In Texas presently, revoking a nursing home’s license, not to mention seeking a court-appointed overseer to examine nursing home infractions of the rules, is almost unthinkable. Inspectors, too, are discouraged from carrying out their duties to the letter of the law because there isn’t a budget for it. According to one stunning revelation in the article, “State budget cuts have reduced staff by about one-fourth since 2001, even as the number of nursing homes in Texas is virtually unchanged, at about 1,200.” And we are projecting that the number of people going to nursing homes (Baby boomers, take notice) is on the rise.

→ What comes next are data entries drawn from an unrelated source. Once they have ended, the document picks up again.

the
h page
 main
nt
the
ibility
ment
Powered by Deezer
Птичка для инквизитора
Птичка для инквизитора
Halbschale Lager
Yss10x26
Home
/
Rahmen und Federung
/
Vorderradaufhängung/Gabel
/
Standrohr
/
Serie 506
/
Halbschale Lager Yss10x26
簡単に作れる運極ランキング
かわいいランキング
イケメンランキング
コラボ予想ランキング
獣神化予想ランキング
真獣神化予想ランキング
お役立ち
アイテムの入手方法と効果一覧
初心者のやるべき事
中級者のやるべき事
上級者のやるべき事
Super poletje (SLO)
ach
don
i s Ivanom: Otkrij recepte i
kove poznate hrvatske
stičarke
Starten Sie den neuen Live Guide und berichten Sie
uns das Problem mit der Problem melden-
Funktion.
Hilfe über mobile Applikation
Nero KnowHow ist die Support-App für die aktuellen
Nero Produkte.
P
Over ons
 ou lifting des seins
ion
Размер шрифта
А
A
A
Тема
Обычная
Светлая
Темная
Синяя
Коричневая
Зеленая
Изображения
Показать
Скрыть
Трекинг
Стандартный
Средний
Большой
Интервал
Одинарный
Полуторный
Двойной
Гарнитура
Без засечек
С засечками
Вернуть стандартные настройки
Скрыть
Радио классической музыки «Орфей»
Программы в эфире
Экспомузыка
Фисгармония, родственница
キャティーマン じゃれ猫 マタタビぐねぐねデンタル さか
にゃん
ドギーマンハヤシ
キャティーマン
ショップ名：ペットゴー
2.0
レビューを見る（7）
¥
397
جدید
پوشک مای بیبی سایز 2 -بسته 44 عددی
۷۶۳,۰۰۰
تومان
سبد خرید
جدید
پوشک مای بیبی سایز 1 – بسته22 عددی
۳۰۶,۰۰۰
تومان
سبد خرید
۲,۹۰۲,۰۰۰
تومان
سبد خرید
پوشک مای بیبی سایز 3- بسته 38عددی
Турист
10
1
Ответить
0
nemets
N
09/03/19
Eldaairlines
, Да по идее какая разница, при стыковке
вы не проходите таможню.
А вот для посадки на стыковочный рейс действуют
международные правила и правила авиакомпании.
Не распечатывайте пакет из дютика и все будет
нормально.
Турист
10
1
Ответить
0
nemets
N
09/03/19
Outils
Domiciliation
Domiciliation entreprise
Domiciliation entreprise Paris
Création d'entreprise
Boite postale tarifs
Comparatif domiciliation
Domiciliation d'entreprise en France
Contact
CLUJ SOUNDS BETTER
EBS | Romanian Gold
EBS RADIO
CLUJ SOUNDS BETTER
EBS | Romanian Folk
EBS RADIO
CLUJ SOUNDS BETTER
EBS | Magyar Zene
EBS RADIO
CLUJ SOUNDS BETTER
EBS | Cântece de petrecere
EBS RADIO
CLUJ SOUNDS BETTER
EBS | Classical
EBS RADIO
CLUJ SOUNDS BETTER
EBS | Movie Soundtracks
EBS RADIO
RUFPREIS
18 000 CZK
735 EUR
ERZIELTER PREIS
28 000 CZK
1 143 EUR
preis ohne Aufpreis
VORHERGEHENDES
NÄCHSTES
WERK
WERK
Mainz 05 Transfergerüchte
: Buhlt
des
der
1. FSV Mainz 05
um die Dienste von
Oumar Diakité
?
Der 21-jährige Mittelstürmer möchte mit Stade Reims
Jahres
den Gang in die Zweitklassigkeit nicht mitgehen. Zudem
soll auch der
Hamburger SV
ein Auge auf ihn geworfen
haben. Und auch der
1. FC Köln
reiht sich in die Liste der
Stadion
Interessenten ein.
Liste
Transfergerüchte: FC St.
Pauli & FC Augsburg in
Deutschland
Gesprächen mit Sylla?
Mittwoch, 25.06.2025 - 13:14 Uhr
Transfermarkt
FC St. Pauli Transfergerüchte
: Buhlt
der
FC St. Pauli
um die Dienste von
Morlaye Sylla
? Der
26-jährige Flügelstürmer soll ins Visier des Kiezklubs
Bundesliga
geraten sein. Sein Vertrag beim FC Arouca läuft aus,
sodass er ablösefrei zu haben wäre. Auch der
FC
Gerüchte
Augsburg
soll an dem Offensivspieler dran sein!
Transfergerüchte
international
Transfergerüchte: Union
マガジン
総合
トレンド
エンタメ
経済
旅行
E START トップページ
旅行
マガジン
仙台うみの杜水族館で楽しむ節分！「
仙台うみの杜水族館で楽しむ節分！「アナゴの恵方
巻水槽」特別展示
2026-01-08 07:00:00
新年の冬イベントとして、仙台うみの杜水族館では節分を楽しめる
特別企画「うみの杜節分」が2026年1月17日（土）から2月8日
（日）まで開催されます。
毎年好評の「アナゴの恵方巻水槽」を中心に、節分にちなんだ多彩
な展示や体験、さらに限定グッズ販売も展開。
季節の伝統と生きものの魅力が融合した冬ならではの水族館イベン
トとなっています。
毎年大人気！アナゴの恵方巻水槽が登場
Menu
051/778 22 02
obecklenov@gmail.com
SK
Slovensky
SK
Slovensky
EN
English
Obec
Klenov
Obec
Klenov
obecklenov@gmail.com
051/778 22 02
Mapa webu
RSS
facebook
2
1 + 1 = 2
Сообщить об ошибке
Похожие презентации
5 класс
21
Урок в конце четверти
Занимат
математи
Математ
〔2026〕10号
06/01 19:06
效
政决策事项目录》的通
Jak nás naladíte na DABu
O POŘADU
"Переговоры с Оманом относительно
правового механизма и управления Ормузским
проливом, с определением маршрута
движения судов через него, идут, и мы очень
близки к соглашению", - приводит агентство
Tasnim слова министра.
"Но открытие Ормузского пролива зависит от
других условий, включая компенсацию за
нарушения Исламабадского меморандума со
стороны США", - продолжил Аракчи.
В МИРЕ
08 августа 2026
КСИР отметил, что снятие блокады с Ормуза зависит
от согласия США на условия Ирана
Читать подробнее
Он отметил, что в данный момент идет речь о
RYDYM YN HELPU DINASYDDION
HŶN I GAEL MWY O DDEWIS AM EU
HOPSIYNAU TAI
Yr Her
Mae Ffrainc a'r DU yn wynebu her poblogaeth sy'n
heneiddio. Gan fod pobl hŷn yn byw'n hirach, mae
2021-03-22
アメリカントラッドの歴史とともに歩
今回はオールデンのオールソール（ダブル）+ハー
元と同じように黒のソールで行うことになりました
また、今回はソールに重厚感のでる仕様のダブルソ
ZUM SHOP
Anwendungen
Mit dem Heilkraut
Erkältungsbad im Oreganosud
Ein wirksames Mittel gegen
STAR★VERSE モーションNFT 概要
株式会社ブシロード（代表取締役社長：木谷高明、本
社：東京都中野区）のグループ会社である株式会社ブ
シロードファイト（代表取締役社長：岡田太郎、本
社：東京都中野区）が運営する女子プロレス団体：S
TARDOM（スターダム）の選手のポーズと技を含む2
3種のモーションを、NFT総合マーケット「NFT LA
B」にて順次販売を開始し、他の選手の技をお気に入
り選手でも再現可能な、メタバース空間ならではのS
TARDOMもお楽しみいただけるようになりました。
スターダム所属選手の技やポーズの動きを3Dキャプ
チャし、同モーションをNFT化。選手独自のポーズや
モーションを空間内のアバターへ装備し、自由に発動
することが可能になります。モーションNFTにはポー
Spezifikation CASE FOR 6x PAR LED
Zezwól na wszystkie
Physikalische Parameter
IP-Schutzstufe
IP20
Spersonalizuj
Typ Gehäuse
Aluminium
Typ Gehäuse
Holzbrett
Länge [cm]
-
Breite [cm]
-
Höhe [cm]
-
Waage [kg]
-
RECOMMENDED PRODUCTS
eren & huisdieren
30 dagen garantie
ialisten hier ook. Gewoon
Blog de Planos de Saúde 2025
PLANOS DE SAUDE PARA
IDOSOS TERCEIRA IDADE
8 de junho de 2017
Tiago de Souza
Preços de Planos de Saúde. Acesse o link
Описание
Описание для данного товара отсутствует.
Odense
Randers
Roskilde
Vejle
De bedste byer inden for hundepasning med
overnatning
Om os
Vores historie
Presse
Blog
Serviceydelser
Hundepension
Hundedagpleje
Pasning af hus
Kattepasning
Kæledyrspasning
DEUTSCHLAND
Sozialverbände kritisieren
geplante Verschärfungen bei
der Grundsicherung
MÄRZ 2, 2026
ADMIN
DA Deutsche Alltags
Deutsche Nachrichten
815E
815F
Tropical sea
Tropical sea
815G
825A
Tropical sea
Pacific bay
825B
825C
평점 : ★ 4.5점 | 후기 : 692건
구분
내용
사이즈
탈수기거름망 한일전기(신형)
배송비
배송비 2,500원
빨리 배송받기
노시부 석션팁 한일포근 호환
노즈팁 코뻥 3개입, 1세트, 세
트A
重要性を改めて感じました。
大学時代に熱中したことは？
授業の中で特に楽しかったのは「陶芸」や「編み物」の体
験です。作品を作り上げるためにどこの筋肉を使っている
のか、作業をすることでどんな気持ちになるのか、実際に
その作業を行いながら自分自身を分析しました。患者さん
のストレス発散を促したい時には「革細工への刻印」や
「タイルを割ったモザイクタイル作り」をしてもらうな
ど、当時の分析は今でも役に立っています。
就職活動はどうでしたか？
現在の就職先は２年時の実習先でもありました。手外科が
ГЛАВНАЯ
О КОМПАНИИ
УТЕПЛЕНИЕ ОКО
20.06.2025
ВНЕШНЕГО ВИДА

We suggest this is not only happening in Texas. This situation appears to be prototypical for several states just now—and it appears that it is not only the economy but the confusion over what is going to happen with health care legislatively, in general, which is fueling this reduction in enforcement. The players—the government health departments, nursing homes, physicians, hospitals, to name only a few– don’t exactly know what cuts are in store for them and how the cuts will affect their organizations’ ability to participate in the healthcare system in the future. All of this trickles down in the form of big worries to the poor nursing home residents and those contemplating placing their loved ones in nursing homes.

While the Commissioner for the Texas Department of Aging and Disability Services, Chris Traylor, says that agency is not impeding tough enforcement of nursing home regulations, and the Texas Health Care Association representative Tim Graves will tell you he believes the system works, limits imposed on lawsuit damages have “virtually eliminated trial lawyers as de facto watchdogs of nursing homes.” Who is left to stand up to the large nursing home companies?

Due to some legislative changes, the State of Texas, itself, is even limited in its ability to fine nursing homes for infractions of the rules. So who’s protecting the residents of nursing homes in Texas these days? Where are the checks and balances in The Lonestar State? How about your state?